With those basic concepts in mind, we can discuss further how a supply chain manager must deal with each one of them.
Supply Chain Expenses
There are several components a supply manager must pay attention when dealing with expenses. For example, there are the Costs of Goods Sold, which are the direct costs of producing the good/service
Like those, we can include the Costs of Sale, that also consider the expenses outside the production, such as marketing campaigns and product distribution.
Not every cost in a supply chain is related to money. One of them, for example, is the depreciation of goods, which happens with the use of equipment that doesn’t last indefinably.
Another one is the Amortization, or a reduction of goodwill – which is a intangible asset that arises when the firm acquires another form at a price higher than the book value of the acquired firm.
Finally, we have the SG&A that stands for Sales, General and Administration.

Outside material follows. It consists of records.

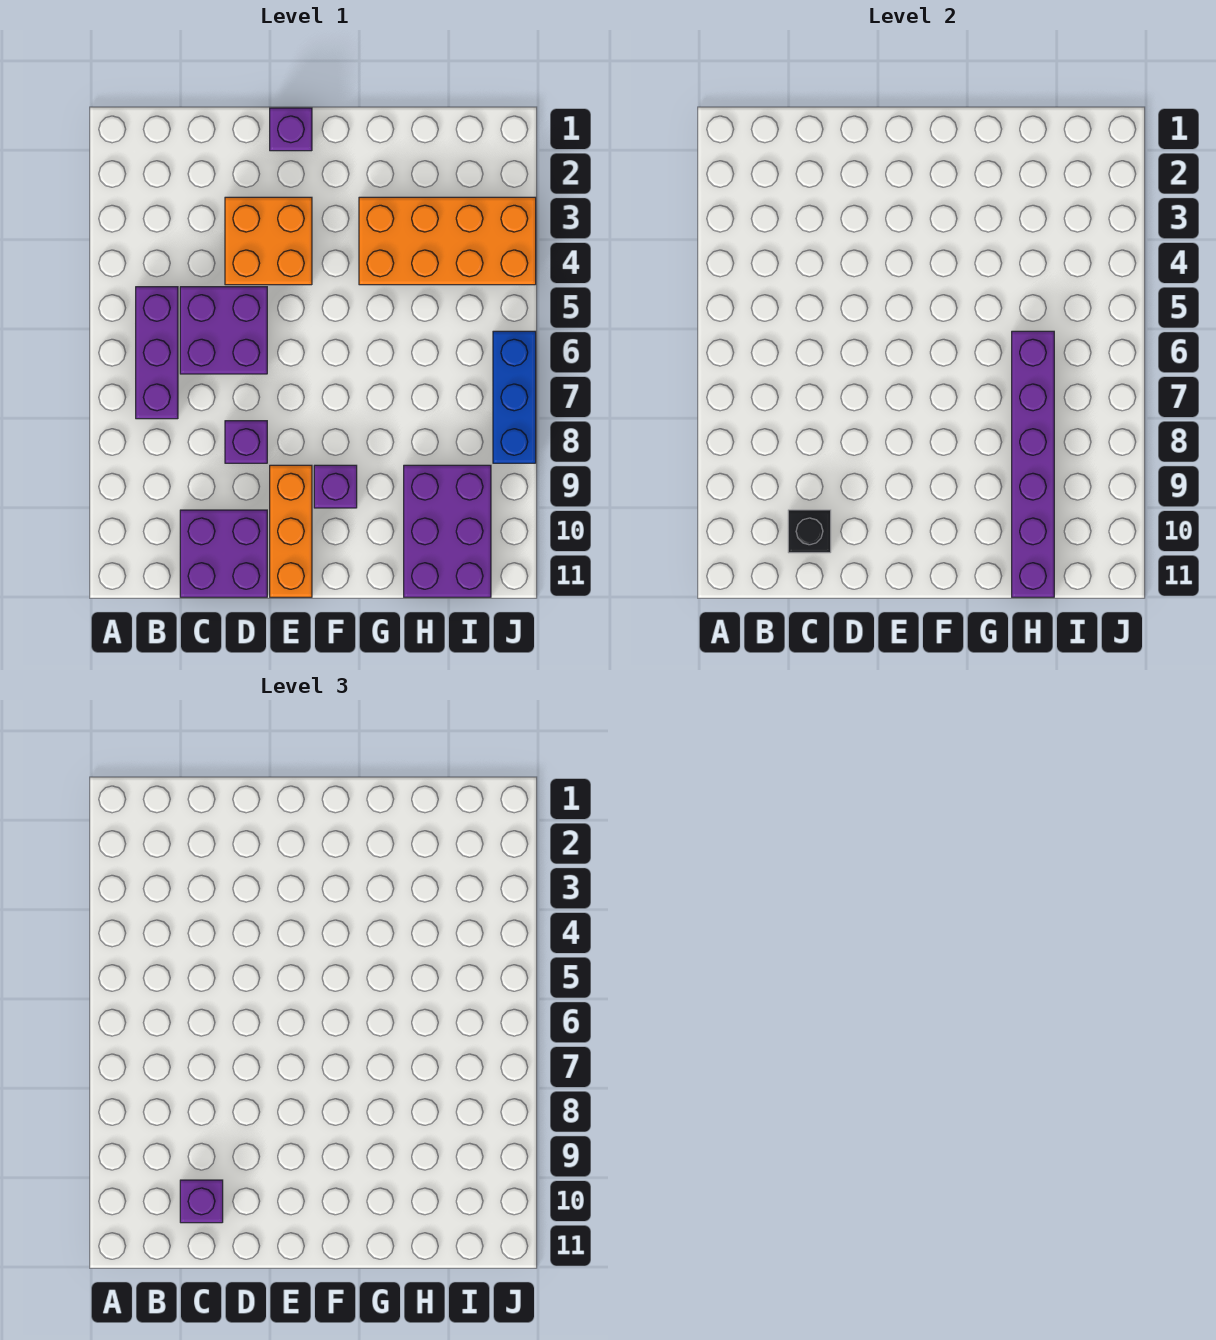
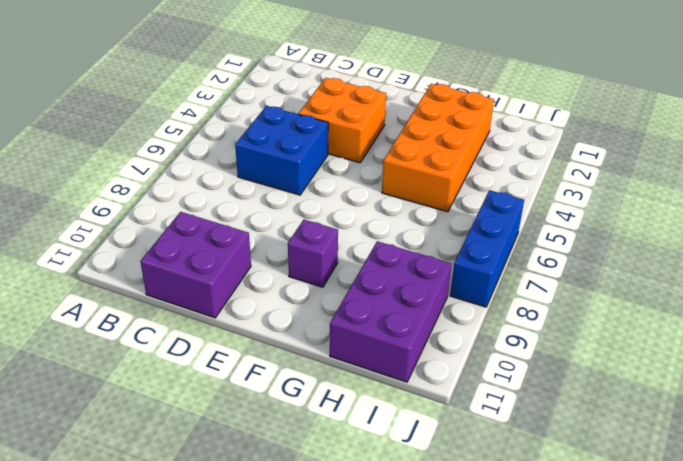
blue 2x2 brick [235,106,328,195] -> purple 2x2 brick [180,287,267,374]
orange 2x4 brick [382,84,494,212] -> orange 2x4 brick turned to [359,197,536,285]
none -> purple 1x3 brick [136,287,178,419]
none -> purple 1x1 brick [225,421,267,463]
none -> purple 1x1 brick [270,108,312,151]

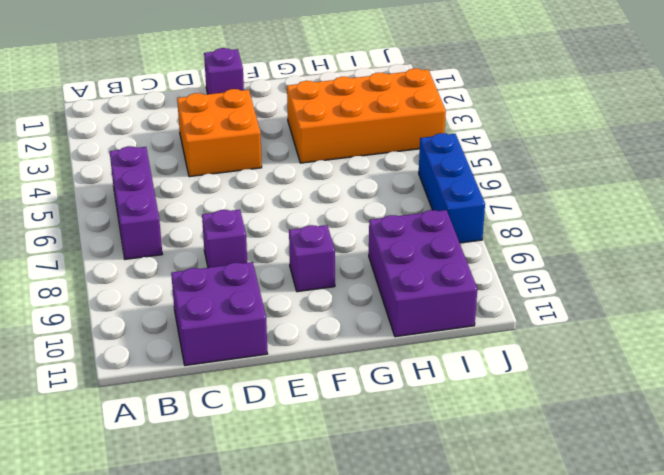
none -> purple 2x2 brick [180,287,267,374]
none -> orange 1x3 brick [270,465,312,597]
none -> black 1x1 brick [788,510,831,553]

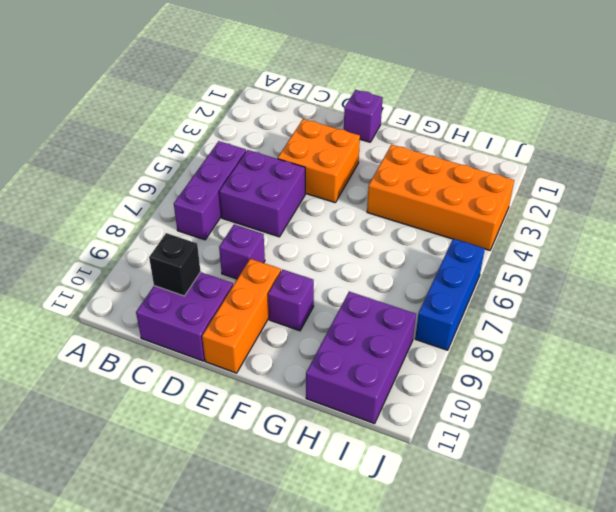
none -> purple 1x6 brick [1012,331,1054,597]
none -> purple 1x1 brick [180,1180,223,1223]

Those are the overhead costs associated with generating revenue.
So, we can conclude that the Operating Expenses is the sum of COGS, Depreciation and SG&A.
The Balance Sheet
Another important feature a supply manager must dominate is the Balance Sheet. It presents the financial condition of operations and consequently, the overall of the firm.
It lists the assets – goods owned by the company that have a measure value – and the liabilities – which represents the claims against assets by other parties.

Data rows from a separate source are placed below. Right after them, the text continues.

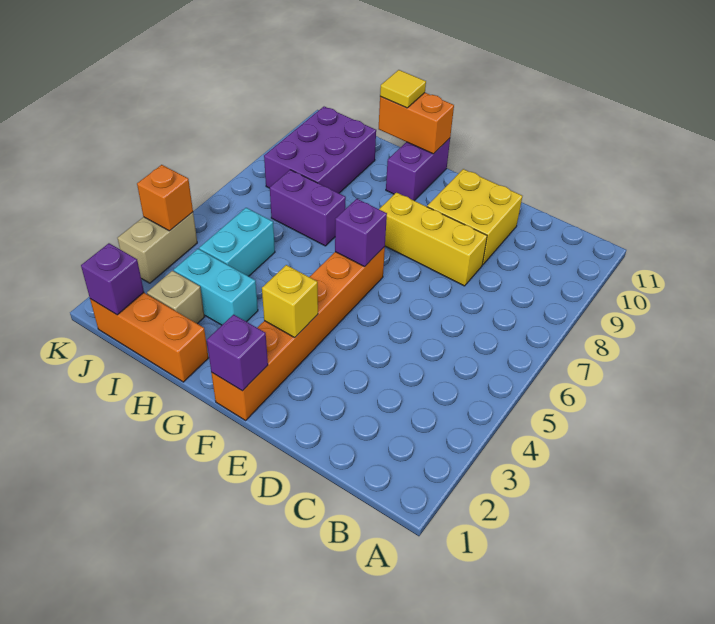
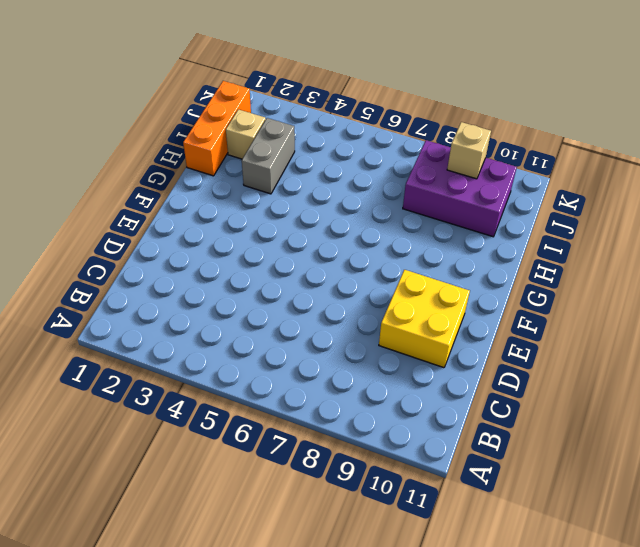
grey 1x2 brick [242,118,295,194] -> cyan 1x2 brick [174,249,258,325]
tan 1x1 brick [447,122,491,179] -> none
none -> yellow 1x3 brick [379,193,487,286]
none -> orange 1x6 brick [211,247,385,420]
none -> purple 1x2 brick [386,138,450,201]

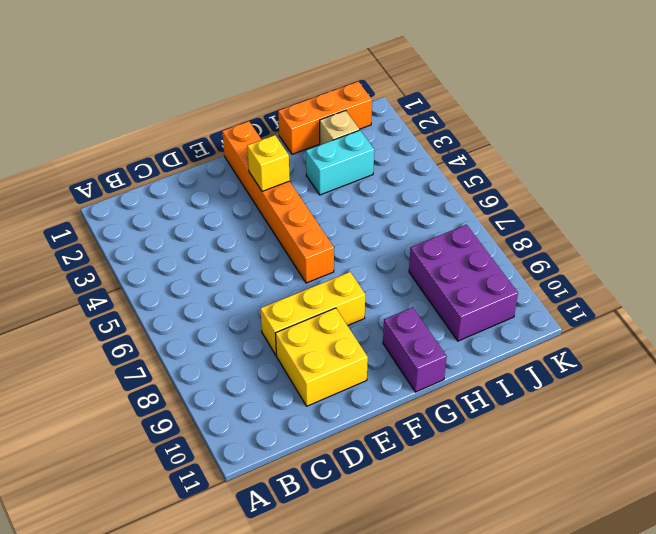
none -> purple 1x2 brick [270,170,346,246]
none -> cyan 1x2 brick [199,208,275,276]
none -> tan 1x2 brick [118,212,197,283]

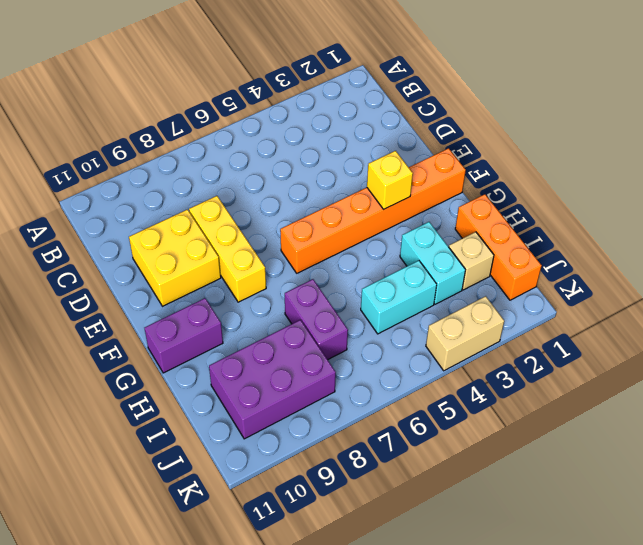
none -> purple 1x1 brick [207,315,268,391]
none -> purple 1x1 brick [335,199,387,267]
none -> orange 1x2 brick [379,93,454,154]

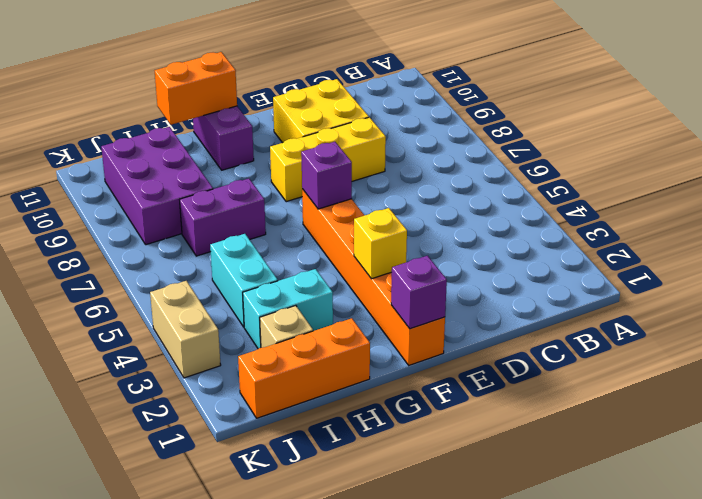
none -> purple 1x1 brick [81,243,144,315]
none -> orange 1x1 brick [137,165,193,231]
none -> yellow 1x1 tile [380,70,426,108]

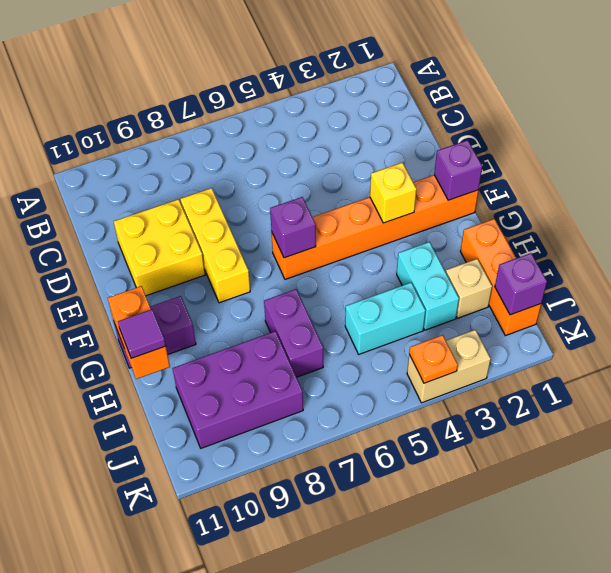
purple 1x1 tile [118,309,166,358] -> yellow 1x1 tile [380,70,426,108]
orange 1x1 plate [409,335,458,383] -> orange 1x1 brick [137,165,193,231]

The balance sheet is a good way to understand the assets and obligations of a firm in a specific moment of time. Assets should always equal liabilities.
- Assets: Current Assets and Long-term Assets. Current is short-term and pay for obligations. Long-term are facilities, equipment, and durable things.

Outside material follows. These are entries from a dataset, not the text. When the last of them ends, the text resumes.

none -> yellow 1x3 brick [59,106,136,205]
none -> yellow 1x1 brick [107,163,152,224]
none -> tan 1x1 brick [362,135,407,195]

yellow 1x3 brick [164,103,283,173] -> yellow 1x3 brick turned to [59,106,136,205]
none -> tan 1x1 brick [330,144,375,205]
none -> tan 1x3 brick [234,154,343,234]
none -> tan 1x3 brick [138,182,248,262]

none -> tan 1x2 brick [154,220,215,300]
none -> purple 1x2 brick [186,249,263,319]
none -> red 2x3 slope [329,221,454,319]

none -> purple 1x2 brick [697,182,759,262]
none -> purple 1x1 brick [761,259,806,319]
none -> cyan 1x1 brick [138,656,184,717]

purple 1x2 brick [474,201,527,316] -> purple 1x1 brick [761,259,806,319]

- Liabilities: Current Liabilities and Long-term Liabilities. Current usually needs to be paid in the next accounting period. Long-term includes mortgage, loans, bonds etc.
The Roles of Accounting
The main role of accounting is to keep track of the record of transactions and cash flow of a company. Also, they classify the source and use of funds. Mainly, there are three types of reports:
- Financial Reports: Intended to the firm’s investors. Includes income statement and balance sheet.
- Tax Reports: They are provided to the government.
- Product Costing: These are used to management on the decision-making process.
Now we will concentrate in a couple of choices a accounting can make. Although it is possible, it’s always good to follow the generally accepted accounting practice, avoiding problems for the firm.
Possible Choices of Accounting
The accounting have choices on how to report different transactions. That results in the possibility of a supply chain action look different in different reports. For instance, the same action can impact more the financial report than the product costing.
There are sets of choices a accounting can make. On the product costing, he is free to determine how to allocate the overview and how to categorize expenses and create insightful results.
On the depreciation methods, it’s possible to set the rate and period length in many ways. But there is established accounting prices for determined types of assets.
Assets and expenses are not always clear, so it’s not pre-determined which classification to give. If it’s an investment or a cost. The accounting has the decision on how to classify it.
What’s Supply Chain Finance?
Supply Chain finance is a broad term that can describe a lot of different activities. It can be the way we look at the supply chain trough the financial side. It also helps us see the impact on transactions and costs.
But recently it’s been defined as a method to provide liquidity to buyers and sellers. The supply chain finance is a set of solutions that will help companies finance it’s own capital.
Finally, it leverages the financial role within the supply chain and it’s relationship with others players, that composes the company and business. Finance has many variations and different practices.